The study: University of South Carolina researchers surveyed 4,600 students and degree holders ages 25-31, asking them to complete five questions that acted as markers of psychological health. They then took those results and compared them to the levels of student loan debt each respondent held.
The researchers found that even when controlling for factors like income levels or family wealth, "cumulative student loans were significantly and inversely associated with better psychological functioning." They also found an effect for "yearly student loans borrowed," suggesting that both having high levels of debt and taking the large loans out in the first place were stressing the respondents out.
The study also found "occupational trajectories" and "health inequities" were impacted among student debt holders, meaning that loans may be forcing students and graduates off their preferred career paths and to delay getting married or starting a family.
Generation Progress' Lucy Stratton adds that Gallup poll findings from last year showed a 15-point "thriving gap" between indebted and debt-free students, with the indebted students doing worse in four out of five measurements of health.
As the Brookings Institution noted, the study can't tell us whether student loans are more stressful than other kinds of debt. The size of the measured effect was also rather small. But with former students holding an estimated $1.2 trillion in student loan debt across the country, and an average debt load of nearly $30,000,college loans are probably one of the biggest sources of debt-related stress in the country.

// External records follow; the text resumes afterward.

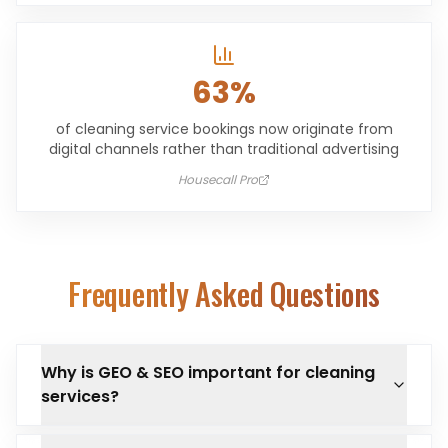
63%
of cleaning service bookings now originate from
digital channels rather than traditional advertising
Housecall Pro
Frequently Asked Questions
Why is GEO & SEO important for cleaning
services?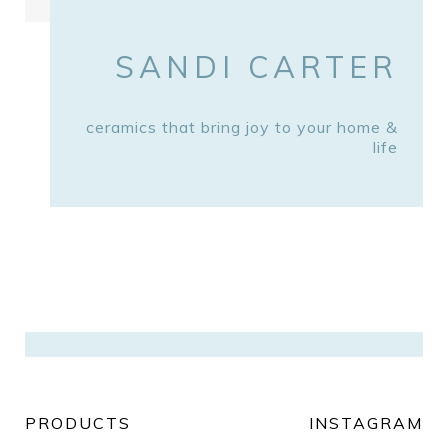
SANDI CARTER
ceramics that bring joy to your home &
life
PRODUCTS
INSTAGRAM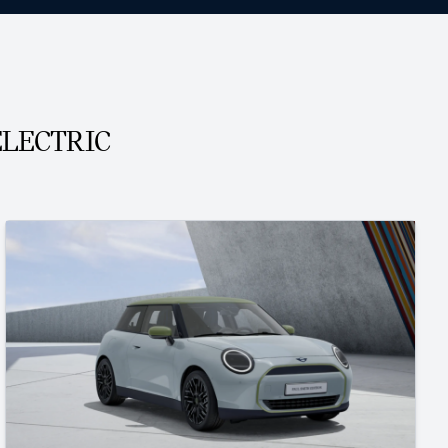
ELECTRIC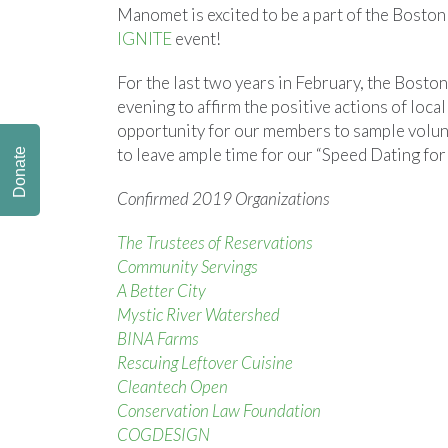
Manomet is excited to be a part of the Boston
IGNITE
event!
For the last two years in February, the Bosto
evening to affirm the positive actions of loca
opportunity for our members to sample volunt
to leave ample time for our “Speed Dating for
Donate
Confirmed 2019 Organizations
The Trustees of Reservations
Community Servings
A Better City
Mystic River Watershed
BINA Farms
Rescuing Leftover Cuisine
Cleantech Open
Conservation Law Foundation
COGDESIGN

A recent Federal Reserve survey estimated that student loan debt has increased 250% in the past three decades, even after adjusted for inflation. Americans only owe more on home mortgages.

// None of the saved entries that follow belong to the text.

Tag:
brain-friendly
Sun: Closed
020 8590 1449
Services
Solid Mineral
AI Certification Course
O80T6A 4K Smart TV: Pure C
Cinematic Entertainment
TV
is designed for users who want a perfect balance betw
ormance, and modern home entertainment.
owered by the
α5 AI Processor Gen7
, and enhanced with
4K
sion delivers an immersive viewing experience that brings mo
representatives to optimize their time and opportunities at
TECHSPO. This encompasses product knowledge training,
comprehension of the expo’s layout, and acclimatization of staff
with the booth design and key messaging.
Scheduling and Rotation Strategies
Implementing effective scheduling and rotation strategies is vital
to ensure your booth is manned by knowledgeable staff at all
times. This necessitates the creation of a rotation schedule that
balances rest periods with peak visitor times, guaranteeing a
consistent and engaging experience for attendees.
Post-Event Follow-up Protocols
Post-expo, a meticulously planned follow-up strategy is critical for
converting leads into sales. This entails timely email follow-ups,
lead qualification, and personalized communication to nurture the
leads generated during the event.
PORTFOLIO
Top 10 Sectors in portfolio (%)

"We are speculating that part of the reason that these types of loans are so stressful is the fact that you cannot defer them, they follow you for the rest of your life until you pay them off," lead author Katrina Walsemann told ScienceDaily. "We speculate that the American middle class is suffering the most from post-graduation debt, since they do not qualify for governmental assistance, nor is their family able to take on the bulk of the costs associated with college."
Why you should care: Knowing that research is proving student loans are so stressful they have negative impacts on the mind and body isn't going to help them go away. But it is slightly comforting to know that stressed-out loan holders are in good company: the rest of their generation. If paying back student loans is a constant shadow over your life, at least you're not alone.
But with the number of 25-year-olds with student loan debt now around 45%, up from 25% a decade ago, entering adulthood is becoming a more challenging task for the legions of graduates who are hindered by seemingly insurmountable levels of debt. Paying off those loans comes at the cost of other things young Americans might want to do, such as saving for retirement. It's a bad situation to be in, and one that seems to be getting worse, not better.